### Explore the material
a) According to the ReQuant study summary, what sequencing data was ReQuant applied to?
b) Carry on the ReQuant study summary from its final line.
** Page extract follows **
Purpose of the Study:

  • To develop a novel algorithm, ReQuant, for imputing DNA modification models from limited training data.
  • To enable accurate identification of various base modifications in Nanopore sequencing data, even in unrepresented sequence contexts.
  • To overcome the limitations of existing methods requiring comprehensive training datasets.

Main Methods:

  • Developed ReQuant, an algorithm that imputes full, k-mer based, modification models from sparse k-mer context training data.
  • Applied ReQuant to Lambda Phage R9 and human R10 Nanopore sequencing data.
  • Evaluated imputation accuracy for CpG/GpC methylation and CpG glucosylation.

Main Results:

  • ReQuant demonstrated high accuracy in calling modifications using ≤25% of all possible 6-mers for training.
** End of Page extract **
** Listed records follows **
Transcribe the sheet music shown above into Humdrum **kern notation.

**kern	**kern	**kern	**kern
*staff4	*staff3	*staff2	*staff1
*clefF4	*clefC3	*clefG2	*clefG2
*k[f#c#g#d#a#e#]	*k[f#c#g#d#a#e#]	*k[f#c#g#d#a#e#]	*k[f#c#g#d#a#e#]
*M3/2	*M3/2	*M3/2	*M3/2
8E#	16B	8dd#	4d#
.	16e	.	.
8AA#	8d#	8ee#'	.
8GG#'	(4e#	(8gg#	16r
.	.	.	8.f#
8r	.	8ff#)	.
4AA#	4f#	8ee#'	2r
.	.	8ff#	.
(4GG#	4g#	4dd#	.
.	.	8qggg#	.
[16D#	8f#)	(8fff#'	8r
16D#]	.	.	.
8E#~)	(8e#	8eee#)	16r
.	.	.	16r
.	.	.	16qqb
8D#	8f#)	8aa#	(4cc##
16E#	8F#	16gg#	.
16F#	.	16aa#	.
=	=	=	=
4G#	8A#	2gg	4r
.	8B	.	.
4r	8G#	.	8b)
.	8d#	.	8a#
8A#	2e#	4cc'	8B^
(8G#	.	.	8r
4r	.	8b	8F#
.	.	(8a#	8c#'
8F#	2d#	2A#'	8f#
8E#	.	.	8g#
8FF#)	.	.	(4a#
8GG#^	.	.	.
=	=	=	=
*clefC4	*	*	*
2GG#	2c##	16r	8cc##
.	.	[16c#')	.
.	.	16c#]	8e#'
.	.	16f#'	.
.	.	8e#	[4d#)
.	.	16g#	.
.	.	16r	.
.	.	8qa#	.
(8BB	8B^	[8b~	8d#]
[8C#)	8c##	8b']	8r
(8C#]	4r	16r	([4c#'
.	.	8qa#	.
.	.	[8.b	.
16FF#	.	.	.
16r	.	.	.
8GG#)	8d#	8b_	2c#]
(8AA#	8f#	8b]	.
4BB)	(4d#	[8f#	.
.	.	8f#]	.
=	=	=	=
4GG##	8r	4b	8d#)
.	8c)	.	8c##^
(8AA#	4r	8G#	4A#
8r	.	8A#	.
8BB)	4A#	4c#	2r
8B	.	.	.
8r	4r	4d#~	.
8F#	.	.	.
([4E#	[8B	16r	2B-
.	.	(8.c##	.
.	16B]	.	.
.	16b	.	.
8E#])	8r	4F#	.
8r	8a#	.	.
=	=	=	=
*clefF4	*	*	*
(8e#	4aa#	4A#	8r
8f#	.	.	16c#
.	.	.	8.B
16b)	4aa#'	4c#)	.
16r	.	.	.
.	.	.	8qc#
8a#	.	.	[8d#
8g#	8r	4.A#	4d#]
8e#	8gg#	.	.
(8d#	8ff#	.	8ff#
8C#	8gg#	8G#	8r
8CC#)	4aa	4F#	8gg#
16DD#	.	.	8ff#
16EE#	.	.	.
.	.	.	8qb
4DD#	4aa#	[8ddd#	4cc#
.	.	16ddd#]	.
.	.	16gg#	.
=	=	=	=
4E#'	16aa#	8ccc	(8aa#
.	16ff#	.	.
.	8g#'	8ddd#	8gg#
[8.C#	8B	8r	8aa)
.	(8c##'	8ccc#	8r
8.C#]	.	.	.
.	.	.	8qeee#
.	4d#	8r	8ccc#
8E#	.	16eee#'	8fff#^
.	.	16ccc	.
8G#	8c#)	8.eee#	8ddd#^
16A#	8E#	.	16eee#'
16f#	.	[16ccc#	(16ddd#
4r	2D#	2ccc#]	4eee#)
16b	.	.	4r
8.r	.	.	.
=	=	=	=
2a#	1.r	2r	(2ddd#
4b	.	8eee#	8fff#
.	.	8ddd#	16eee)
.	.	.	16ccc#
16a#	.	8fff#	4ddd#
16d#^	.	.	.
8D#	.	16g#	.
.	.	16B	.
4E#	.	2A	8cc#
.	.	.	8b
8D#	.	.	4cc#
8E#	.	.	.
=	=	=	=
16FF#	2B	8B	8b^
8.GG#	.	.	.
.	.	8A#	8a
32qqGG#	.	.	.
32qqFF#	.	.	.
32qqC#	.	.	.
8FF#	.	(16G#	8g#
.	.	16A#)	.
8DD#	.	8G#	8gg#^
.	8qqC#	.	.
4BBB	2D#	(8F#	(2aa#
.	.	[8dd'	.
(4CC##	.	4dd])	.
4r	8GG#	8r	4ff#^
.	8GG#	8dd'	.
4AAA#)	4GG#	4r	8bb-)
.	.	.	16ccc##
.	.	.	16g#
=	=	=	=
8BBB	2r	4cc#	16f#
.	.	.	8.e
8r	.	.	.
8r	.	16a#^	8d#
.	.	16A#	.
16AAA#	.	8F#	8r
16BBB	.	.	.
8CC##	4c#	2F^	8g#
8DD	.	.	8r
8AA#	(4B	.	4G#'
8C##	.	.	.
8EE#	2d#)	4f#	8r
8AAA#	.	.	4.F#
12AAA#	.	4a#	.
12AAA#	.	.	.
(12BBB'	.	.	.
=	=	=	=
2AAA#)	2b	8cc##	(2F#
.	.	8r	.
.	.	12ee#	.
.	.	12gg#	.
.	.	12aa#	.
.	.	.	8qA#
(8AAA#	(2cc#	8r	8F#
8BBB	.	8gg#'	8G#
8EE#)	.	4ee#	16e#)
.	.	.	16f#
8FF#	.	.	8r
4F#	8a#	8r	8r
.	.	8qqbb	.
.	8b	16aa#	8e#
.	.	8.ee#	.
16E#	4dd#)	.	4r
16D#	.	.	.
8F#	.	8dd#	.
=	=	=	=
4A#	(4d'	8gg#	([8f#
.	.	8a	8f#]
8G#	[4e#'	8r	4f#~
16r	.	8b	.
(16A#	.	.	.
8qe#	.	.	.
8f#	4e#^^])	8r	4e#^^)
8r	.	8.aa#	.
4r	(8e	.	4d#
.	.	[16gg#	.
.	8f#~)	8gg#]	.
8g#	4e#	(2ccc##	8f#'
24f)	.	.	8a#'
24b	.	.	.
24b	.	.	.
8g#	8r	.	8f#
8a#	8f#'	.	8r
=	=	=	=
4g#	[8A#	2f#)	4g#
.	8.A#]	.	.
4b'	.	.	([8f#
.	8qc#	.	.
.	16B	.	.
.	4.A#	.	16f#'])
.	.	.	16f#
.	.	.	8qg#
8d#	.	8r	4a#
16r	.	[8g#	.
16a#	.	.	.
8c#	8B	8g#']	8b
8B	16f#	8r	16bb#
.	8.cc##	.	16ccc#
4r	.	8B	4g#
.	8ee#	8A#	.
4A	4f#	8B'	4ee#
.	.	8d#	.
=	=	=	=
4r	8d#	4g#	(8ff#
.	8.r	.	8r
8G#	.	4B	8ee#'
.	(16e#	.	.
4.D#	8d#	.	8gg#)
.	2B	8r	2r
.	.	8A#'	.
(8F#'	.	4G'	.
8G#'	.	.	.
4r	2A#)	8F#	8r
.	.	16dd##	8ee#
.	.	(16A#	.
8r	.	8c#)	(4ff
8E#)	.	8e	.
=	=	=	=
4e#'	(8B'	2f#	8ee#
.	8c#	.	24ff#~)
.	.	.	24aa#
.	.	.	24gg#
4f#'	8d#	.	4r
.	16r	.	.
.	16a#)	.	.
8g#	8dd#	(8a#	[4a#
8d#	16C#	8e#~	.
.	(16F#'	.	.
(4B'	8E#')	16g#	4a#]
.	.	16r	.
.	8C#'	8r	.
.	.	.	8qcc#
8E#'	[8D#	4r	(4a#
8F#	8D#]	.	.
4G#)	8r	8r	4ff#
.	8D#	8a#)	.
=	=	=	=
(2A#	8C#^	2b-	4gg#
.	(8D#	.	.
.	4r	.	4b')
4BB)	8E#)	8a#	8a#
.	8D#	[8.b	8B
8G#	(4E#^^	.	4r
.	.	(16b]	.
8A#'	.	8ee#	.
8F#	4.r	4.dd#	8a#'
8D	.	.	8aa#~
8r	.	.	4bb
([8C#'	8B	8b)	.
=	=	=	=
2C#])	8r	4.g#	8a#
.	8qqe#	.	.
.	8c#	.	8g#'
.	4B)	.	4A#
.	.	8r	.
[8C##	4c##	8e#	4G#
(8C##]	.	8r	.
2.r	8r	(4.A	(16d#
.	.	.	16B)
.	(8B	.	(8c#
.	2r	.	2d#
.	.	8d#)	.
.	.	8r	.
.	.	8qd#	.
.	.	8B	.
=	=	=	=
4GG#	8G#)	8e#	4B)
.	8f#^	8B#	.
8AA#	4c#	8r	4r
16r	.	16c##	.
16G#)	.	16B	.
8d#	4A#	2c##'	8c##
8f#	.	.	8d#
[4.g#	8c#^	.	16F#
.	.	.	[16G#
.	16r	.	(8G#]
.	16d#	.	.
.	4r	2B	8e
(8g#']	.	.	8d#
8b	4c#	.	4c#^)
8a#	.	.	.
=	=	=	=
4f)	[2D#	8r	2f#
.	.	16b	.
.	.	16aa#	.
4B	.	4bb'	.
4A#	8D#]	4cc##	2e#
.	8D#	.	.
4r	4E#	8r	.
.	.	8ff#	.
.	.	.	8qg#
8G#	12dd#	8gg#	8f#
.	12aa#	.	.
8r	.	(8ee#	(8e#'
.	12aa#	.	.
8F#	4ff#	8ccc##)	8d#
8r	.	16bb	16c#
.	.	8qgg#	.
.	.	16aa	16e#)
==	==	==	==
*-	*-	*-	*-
** End of Listed records **
### Exercise answers
a) Lambda Phage R9 and human R10 Nanopore sequencing data.

b)
  • The algorithm successfully generalized to different Nanopore sequencing data (R9 and R10).
  • Showcased consistent and predictable effects of DNA modifications on Nanopore current signals.

Conclusions:

  • ReQuant effectively imputes DNA modification models, circumventing the need for modification-specific DL tools.
  • The approach enables base modification calling even when all sequence contexts are not available.
  • This work significantly broadens the scope of base modification research using Nanopore technology.